Si Cabo Verde soñaba despierto, Uruguay vivía una pesadilla. Inconexo, ansioso, impreciso. El fútbol, al final del primer tiempo, era mucho más anímico que táctico. Se necesitaba un baldazo de agua fría para cambiar el rumbo. Bueno, hubo dos.

En una ráfaga antes del entretiempo, Maximiliano Araújo lo empató de arremetida tras un rebote fortuito; luego Agustín Canobbio puso en ventaja a los uruguayos. Un desahogo puramente anímico para dar vuelta el marcador, aunque las formas futbolísticas seguían lejos de estar en orden.

Pero en el complemento, otra vez, entre la defensa celeste y Muslera cometieron un blooper que Cabo Verde cambió por gol: un 2-2 al que se aferró con uñas y dientes hasta el final del partido. Lo pudo haber ganado cualquiera, es cierto. Pero la sorpresa y la decepción parecían destinadas a cerrar el duelo en equilibrio. Y así fue.

Atención Selección

Estos resultados sorpresivos pueden vivirse con diversión y hasta cierta inocencia por cualquier fanático neutral, pero el argentino debe seguirlos de cerca. Porque de esta zona saldrá el rival en 16avos de final para el equipo de Lionel Scaloni, en caso de que todo marche bien y el campeón se clasifique sin mayores inconvenientes en su grupo.
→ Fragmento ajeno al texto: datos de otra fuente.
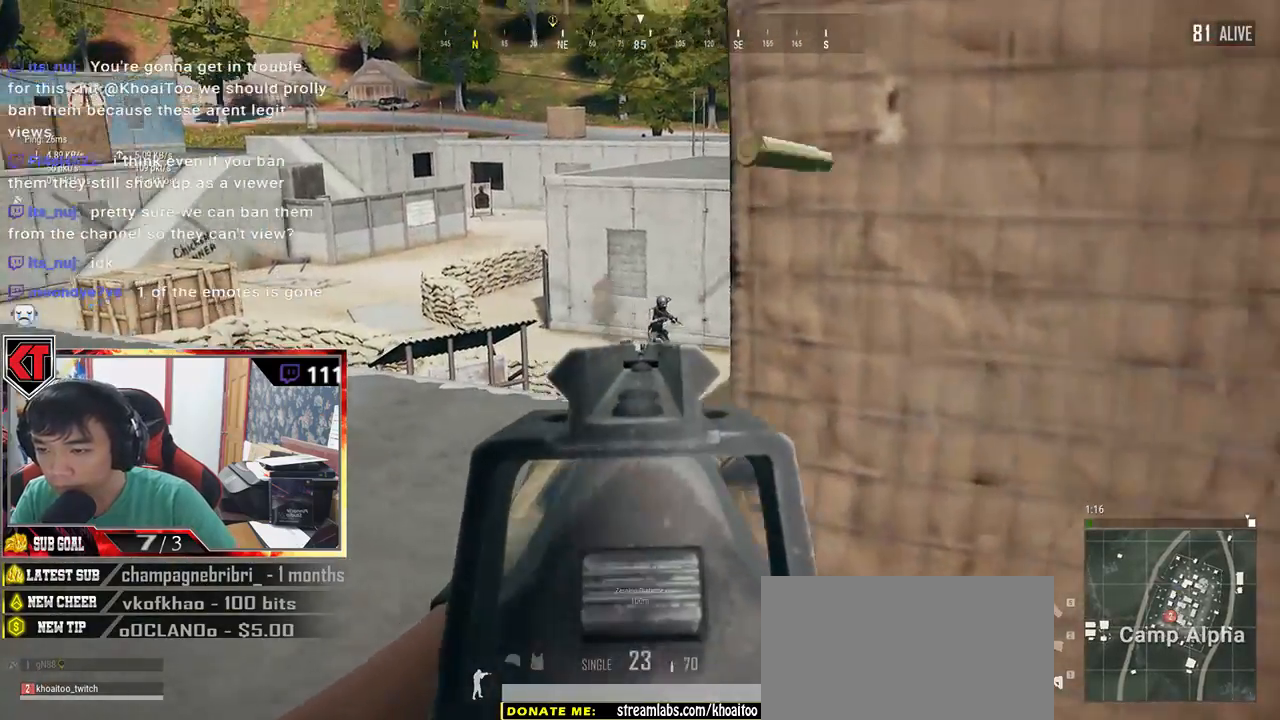
{"keys": ["a"], "mouse": [], "events": [[17, "mouse_left", "down"], [67, "mouse_left", "up"], [100, "mouse_left", "down"], [200, "mouse_left", "up"], [233, "mouse_left", "down"], [350, "mouse_left", "up"], [383, "mouse_left", "down"], [467, "mouse_left", "up"]]}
Lo lógico indica que Argentina se clasifique como primera (casi que lo garantizaría con un triunfo esta tarde contra Austria), por lo que el cruce quedará emparejado contra el segundo de la zona que ocupan España, Uruguay, Cabo Verde y Arabia Saudita. Todo está parejísimo y cualquiera podría ocupar ese segundo lugar. Pero todo se definirá en el cierre.

Porque Uruguay y España chocarán en el duelo estelar de esta zona. Si la “Roja” se impone, esquiva a Argentina. Uruguay lo hará también en caso de hacer lo propio. Quien no consiga los tres puntos cruzará los dedos y mirará de reojo el partido entre Cabo Verde y Arabia Saudita, ambos aún en pelea. Cualquiera de los cuatro puede ser rival de la Selección en 16avos.

Lo cierto es que, hasta el momento, el Grupo H, el “Grupo de la Muerte”, volvió a demostrar que la Copa del Mundo siempre tiene guardada alguna sorpresa. Y, como se han dado las cosas, no será extraño imaginar que nada saldrá como lo esperado cuando la pelota termine de rodar en esta zona.